> [What you should do] Omit the pictures, and output the rest of the entries exactly as written.

> [Records for this exercise]

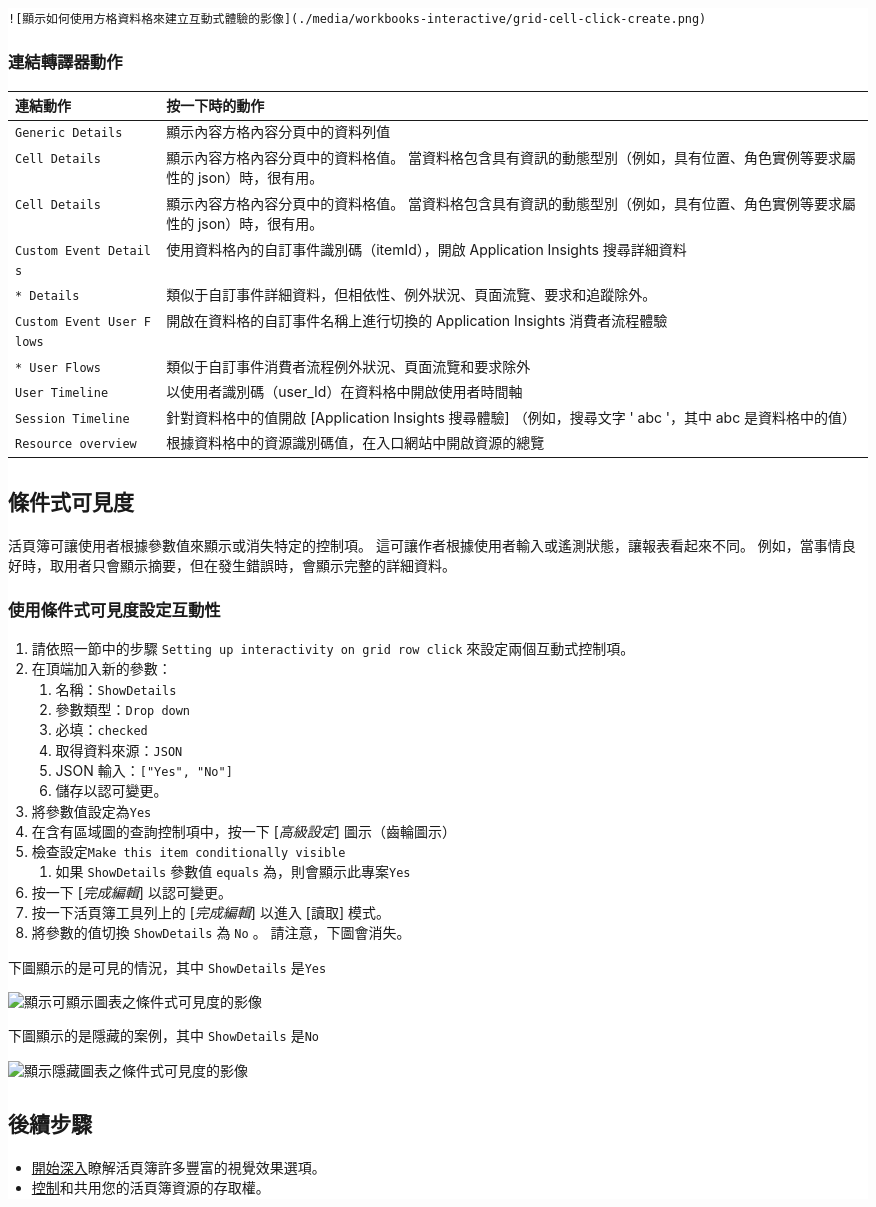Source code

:     ![顯示如何使用方格資料格來建立互動式體驗的影像](./media/workbooks-interactive/grid-cell-click-create.png)

### <a name="link-renderer-actions"></a>連結轉譯器動作
| 連結動作 | 按一下時的動作 |
|:------------- |:-------------|
| `Generic Details` | 顯示內容方格內容分頁中的資料列值 |
| `Cell Details` | 顯示內容方格內容分頁中的資料格值。 當資料格包含具有資訊的動態型別（例如，具有位置、角色實例等要求屬性的 json）時，很有用。 |
| `Cell Details` | 顯示內容方格內容分頁中的資料格值。 當資料格包含具有資訊的動態型別（例如，具有位置、角色實例等要求屬性的 json）時，很有用。 |
| `Custom Event Details` | 使用資料格內的自訂事件識別碼（itemId），開啟 Application Insights 搜尋詳細資料 |
| `* Details` | 類似于自訂事件詳細資料，但相依性、例外狀況、頁面流覽、要求和追蹤除外。 |
| `Custom Event User Flows` | 開啟在資料格的自訂事件名稱上進行切換的 Application Insights 消費者流程體驗 |
| `* User Flows` | 類似于自訂事件消費者流程例外狀況、頁面流覽和要求除外 |
| `User Timeline` | 以使用者識別碼（user_Id）在資料格中開啟使用者時間軸 |
| `Session Timeline` | 針對資料格中的值開啟 [Application Insights 搜尋體驗] （例如，搜尋文字 ' abc '，其中 abc 是資料格中的值） |
| `Resource overview` | 根據資料格中的資源識別碼值，在入口網站中開啟資源的總覽 |

## <a name="conditional-visibility"></a>條件式可見度
活頁簿可讓使用者根據參數值來顯示或消失特定的控制項。 這可讓作者根據使用者輸入或遙測狀態，讓報表看起來不同。 例如，當事情良好時，取用者只會顯示摘要，但在發生錯誤時，會顯示完整的詳細資料。

### <a name="setting-up-interactivity-using-conditional-visibility"></a>使用條件式可見度設定互動性
1. 請依照一節中的步驟 `Setting up interactivity on grid row click` 來設定兩個互動式控制項。
2. 在頂端加入新的參數：
    1. 名稱：`ShowDetails`
    2. 參數類型：`Drop down`
    3. 必填：`checked`
    4. 取得資料來源：`JSON`
    5. JSON 輸入：`["Yes", "No"]`
    6. 儲存以認可變更。
3. 將參數值設定為`Yes`
4. 在含有區域圖的查詢控制項中，按一下 [_高級設定_] 圖示（齒輪圖示）
5. 檢查設定`Make this item conditionally visible`
    1. 如果 `ShowDetails` 參數值 `equals` 為，則會顯示此專案`Yes`
6. 按一下 [_完成編輯_] 以認可變更。
7. 按一下活頁簿工具列上的 [_完成編輯_] 以進入 [讀取] 模式。
8. 將參數的值切換 `ShowDetails` 為 `No` 。 請注意，下圖會消失。

下圖顯示的是可見的情況，其中 `ShowDetails` 是`Yes`

![顯示可顯示圖表之條件式可見度的影像](./media/workbooks-interactive/conditional-visibility.png)

下圖顯示的是隱藏的案例，其中 `ShowDetails` 是`No`

![顯示隱藏圖表之條件式可見度的影像](./media/workbooks-interactive/conditional-invisible.png)

## <a name="next-steps"></a>後續步驟


* [開始深入](workbooks-visualizations.md)瞭解活頁簿許多豐富的視覺效果選項。
* [控制](workbooks-access-control.md)和共用您的活頁簿資源的存取權。
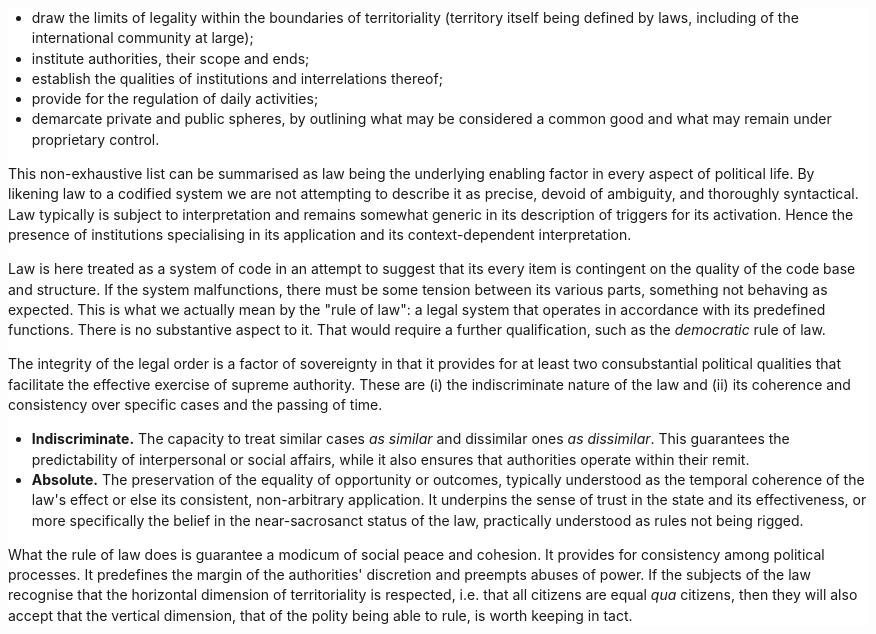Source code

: - draw the limits of legality within the boundaries of territoriality
  (territory itself being defined by laws, including of the
  international community at large);
- institute authorities, their scope and ends;
- establish the qualities of institutions and interrelations thereof;
- provide for the regulation of daily activities;
- demarcate private and public spheres, by outlining what may be
  considered a common good and what may remain under proprietary
  control.

This non-exhaustive list can be summarised as law being the underlying
enabling factor in every aspect of political life. By likening law to a
codified system we are not attempting to describe it as precise, devoid
of ambiguity, and thoroughly syntactical. Law typically is subject to
interpretation and remains somewhat generic in its description of
triggers for its activation. Hence the presence of institutions
specialising in its application and its context-dependent
interpretation.

Law is here treated as a system of code in an attempt to suggest that
its every item is contingent on the quality of the code base and
structure. If the system malfunctions, there must be some tension
between its various parts, something not behaving as expected. This is
what we actually mean by the "rule of law": a legal system that operates
in accordance with its predefined functions. There is no substantive
aspect to it. That would require a further qualification, such as the
*democratic* rule of law.

The integrity of the legal order is a factor of sovereignty in that it
provides for at least two consubstantial political qualities that
facilitate the effective exercise of supreme authority. These are (i)
the indiscriminate nature of the law and (ii) its coherence and
consistency over specific cases and the passing of time.

- **Indiscriminate.** The capacity to treat similar cases *as similar*
  and dissimilar ones *as dissimilar*. This guarantees the
  predictability of interpersonal or social affairs, while it also
  ensures that authorities operate within their remit.
- **Absolute.** The preservation of the equality of opportunity or
  outcomes, typically understood as the temporal coherence of the law's
  effect or else its consistent, non-arbitrary application. It underpins
  the sense of trust in the state and its effectiveness, or more
  specifically the belief in the near-sacrosanct status of the law,
  practically understood as rules not being rigged.

What the rule of law does is guarantee a modicum of social peace and
cohesion. It provides for consistency among political processes. It
predefines the margin of the authorities' discretion and preempts abuses
of power. If the subjects of the law recognise that the horizontal
dimension of territoriality is respected, i.e. that all citizens are
equal *qua* citizens, then they will also accept that the vertical
dimension, that of the polity being able to rule, is worth keeping in
tact.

> [Task response]
Source code

:     ![顯示如何使用方格資料格來建立互動式體驗的影像](./media/workbooks-interactive/grid-cell-click-create.png)

### <a name="link-renderer-actions"></a>連結轉譯器動作
| 連結動作 | 按一下時的動作 |
|:------------- |:-------------|
| `Generic Details` | 顯示內容方格內容分頁中的資料列值 |
| `Cell Details` | 顯示內容方格內容分頁中的資料格值。 當資料格包含具有資訊的動態型別（例如，具有位置、角色實例等要求屬性的 json）時，很有用。 |
| `Cell Details` | 顯示內容方格內容分頁中的資料格值。 當資料格包含具有資訊的動態型別（例如，具有位置、角色實例等要求屬性的 json）時，很有用。 |
| `Custom Event Details` | 使用資料格內的自訂事件識別碼（itemId），開啟 Application Insights 搜尋詳細資料 |
| `* Details` | 類似于自訂事件詳細資料，但相依性、例外狀況、頁面流覽、要求和追蹤除外。 |
| `Custom Event User Flows` | 開啟在資料格的自訂事件名稱上進行切換的 Application Insights 消費者流程體驗 |
| `* User Flows` | 類似于自訂事件消費者流程例外狀況、頁面流覽和要求除外 |
| `User Timeline` | 以使用者識別碼（user_Id）在資料格中開啟使用者時間軸 |
| `Session Timeline` | 針對資料格中的值開啟 [Application Insights 搜尋體驗] （例如，搜尋文字 ' abc '，其中 abc 是資料格中的值） |
| `Resource overview` | 根據資料格中的資源識別碼值，在入口網站中開啟資源的總覽 |

## <a name="conditional-visibility"></a>條件式可見度
活頁簿可讓使用者根據參數值來顯示或消失特定的控制項。 這可讓作者根據使用者輸入或遙測狀態，讓報表看起來不同。 例如，當事情良好時，取用者只會顯示摘要，但在發生錯誤時，會顯示完整的詳細資料。

### <a name="setting-up-interactivity-using-conditional-visibility"></a>使用條件式可見度設定互動性
1. 請依照一節中的步驟 `Setting up interactivity on grid row click` 來設定兩個互動式控制項。
2. 在頂端加入新的參數：
    1. 名稱：`ShowDetails`
    2. 參數類型：`Drop down`
    3. 必填：`checked`
    4. 取得資料來源：`JSON`
    5. JSON 輸入：`["Yes", "No"]`
    6. 儲存以認可變更。
3. 將參數值設定為`Yes`
4. 在含有區域圖的查詢控制項中，按一下 [_高級設定_] 圖示（齒輪圖示）
5. 檢查設定`Make this item conditionally visible`
    1. 如果 `ShowDetails` 參數值 `equals` 為，則會顯示此專案`Yes`
6. 按一下 [_完成編輯_] 以認可變更。
7. 按一下活頁簿工具列上的 [_完成編輯_] 以進入 [讀取] 模式。
8. 將參數的值切換 `ShowDetails` 為 `No` 。 請注意，下圖會消失。

下圖顯示的是可見的情況，其中 `ShowDetails` 是`Yes`

![顯示可顯示圖表之條件式可見度的影像](./media/workbooks-interactive/conditional-visibility.png)

下圖顯示的是隱藏的案例，其中 `ShowDetails` 是`No`

![顯示隱藏圖表之條件式可見度的影像](./media/workbooks-interactive/conditional-invisible.png)

## <a name="next-steps"></a>後續步驟


* [開始深入](workbooks-visualizations.md)瞭解活頁簿許多豐富的視覺效果選項。
* [控制](workbooks-access-control.md)和共用您的活頁簿資源的存取權。
Source code

: - draw the limits of legality within the boundaries of territoriality
  (territory itself being defined by laws, including of the
  international community at large);
- institute authorities, their scope and ends;
- establish the qualities of institutions and interrelations thereof;
- provide for the regulation of daily activities;
- demarcate private and public spheres, by outlining what may be
  considered a common good and what may remain under proprietary
  control.

This non-exhaustive list can be summarised as law being the underlying
enabling factor in every aspect of political life. By likening law to a
codified system we are not attempting to describe it as precise, devoid
of ambiguity, and thoroughly syntactical. Law typically is subject to
interpretation and remains somewhat generic in its description of
triggers for its activation. Hence the presence of institutions
specialising in its application and its context-dependent
interpretation.

Law is here treated as a system of code in an attempt to suggest that
its every item is contingent on the quality of the code base and
structure. If the system malfunctions, there must be some tension
between its various parts, something not behaving as expected. This is
what we actually mean by the "rule of law": a legal system that operates
in accordance with its predefined functions. There is no substantive
aspect to it. That would require a further qualification, such as the
*democratic* rule of law.

The integrity of the legal order is a factor of sovereignty in that it
provides for at least two consubstantial political qualities that
facilitate the effective exercise of supreme authority. These are (i)
the indiscriminate nature of the law and (ii) its coherence and
consistency over specific cases and the passing of time.

- **Indiscriminate.** The capacity to treat similar cases *as similar*
  and dissimilar ones *as dissimilar*. This guarantees the
  predictability of interpersonal or social affairs, while it also
  ensures that authorities operate within their remit.
- **Absolute.** The preservation of the equality of opportunity or
  outcomes, typically understood as the temporal coherence of the law's
  effect or else its consistent, non-arbitrary application. It underpins
  the sense of trust in the state and its effectiveness, or more
  specifically the belief in the near-sacrosanct status of the law,
  practically understood as rules not being rigged.

What the rule of law does is guarantee a modicum of social peace and
cohesion. It provides for consistency among political processes. It
predefines the margin of the authorities' discretion and preempts abuses
of power. If the subjects of the law recognise that the horizontal
dimension of territoriality is respected, i.e. that all citizens are
equal *qua* citizens, then they will also accept that the vertical
dimension, that of the polity being able to rule, is worth keeping in
tact.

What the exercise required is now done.